The brief facts of the case are, petitioner is an engineering graduate in Safety and Fire Engineering whereas Respondent No. 2 is a public sector undertaking under the State of Kerala. The petitioner is engaged as Graduate Engineer Trainee (Safety) and the permanent post of Safety Officer was available for which applications were sought by the company but it was limited to only male candidates which were contended to be violative of Fundamental Rights.
Whereas the respondents stated that the post of Safety Officer is a statutory post and as per Section 66(1)(b) of the Factories Act, 1948, women employees shall not be required or permitted to work except between 6 a.m. and 7 p.m. Graduate Engineer Trainee (Safety) is required to work only from 9 a.m. to 5 p.m. whereas Safety Officer is around the clock post and person engaged as Safety Officer will have to work even during night time which was affirmed by the Director. Thus, there was no illegality in excluding women from applying for the post of Safety Officer.
The Court relied on Hindustan Latex Ltd. v. Maniamma [1994 (2) KLT 111] to contemplate upon the issue related to Section 66(1)(b) and stated that the provisions of Section 66(1)(b) can only be protected against exploitation of a woman worker by requiring her to work during night hours without her consent. The Court also observed the judgment in Omana Oomen v. F.A.C.T. Ltd. [1990 (1) KLT 614] and Leela v. State of Kerala [2004 (5) SLR 28] and observed that the provision of Section 66(1)(b) embodies a special provision in favor of women and does not suffer from the vice of discrimination.

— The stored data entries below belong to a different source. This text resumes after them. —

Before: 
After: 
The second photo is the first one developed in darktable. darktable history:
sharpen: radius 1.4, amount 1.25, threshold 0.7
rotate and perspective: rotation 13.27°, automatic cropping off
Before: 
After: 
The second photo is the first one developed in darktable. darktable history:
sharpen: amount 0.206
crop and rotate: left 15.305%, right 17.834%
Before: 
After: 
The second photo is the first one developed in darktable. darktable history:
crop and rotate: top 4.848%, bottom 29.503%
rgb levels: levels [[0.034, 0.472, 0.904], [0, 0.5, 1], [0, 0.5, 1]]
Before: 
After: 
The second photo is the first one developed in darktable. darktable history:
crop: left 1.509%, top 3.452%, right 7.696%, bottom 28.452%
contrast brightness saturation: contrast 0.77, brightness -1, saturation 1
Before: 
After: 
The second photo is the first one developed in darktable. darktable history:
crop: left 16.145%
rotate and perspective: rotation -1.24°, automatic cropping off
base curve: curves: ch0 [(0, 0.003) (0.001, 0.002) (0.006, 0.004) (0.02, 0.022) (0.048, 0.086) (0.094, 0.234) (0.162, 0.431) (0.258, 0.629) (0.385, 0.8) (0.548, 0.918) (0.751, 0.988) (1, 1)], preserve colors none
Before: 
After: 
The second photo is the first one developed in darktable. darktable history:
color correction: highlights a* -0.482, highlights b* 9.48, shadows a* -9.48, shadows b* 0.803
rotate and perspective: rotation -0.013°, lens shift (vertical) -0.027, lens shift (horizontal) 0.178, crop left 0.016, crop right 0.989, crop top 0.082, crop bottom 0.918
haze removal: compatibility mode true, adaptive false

It was further observed that “provisions of Section 66(1)(b) are beneficial in nature and are intended to protect women from exploitation. In the factual situation involved, we have to consider the fact that the Factories Act, 1948 was enacted at a time when requiring a woman to work in an establishment of any nature, more so in a factory, during the night time could only be seen as exploitative and violative of her rights. But with development and advancement, women have been engaged in several professions requiring round the clock labor and have proved themselves quite capable of facing the challenges of such engagement.”
The Court also added that “It is the bounden duty of the respondents who are Government and Government functionaries to take all appropriate steps to see that a woman is able to carry out the duties assigned to her at all hours, safely and conveniently. If that be so, there would be no reason for denying appointment to a qualified hand only on the ground that she is a woman and because the nature of the employment would require her to work during night hours”
Thus, the High Court held that the requirement ‘only male candidates can apply’ is violative of the provisions of Articles 14, 15, and 16 of the Constitution, and Section 66(1)(b) is only protective in nature. Hence, the court ordered the respondents to consider the women ‘s application as well.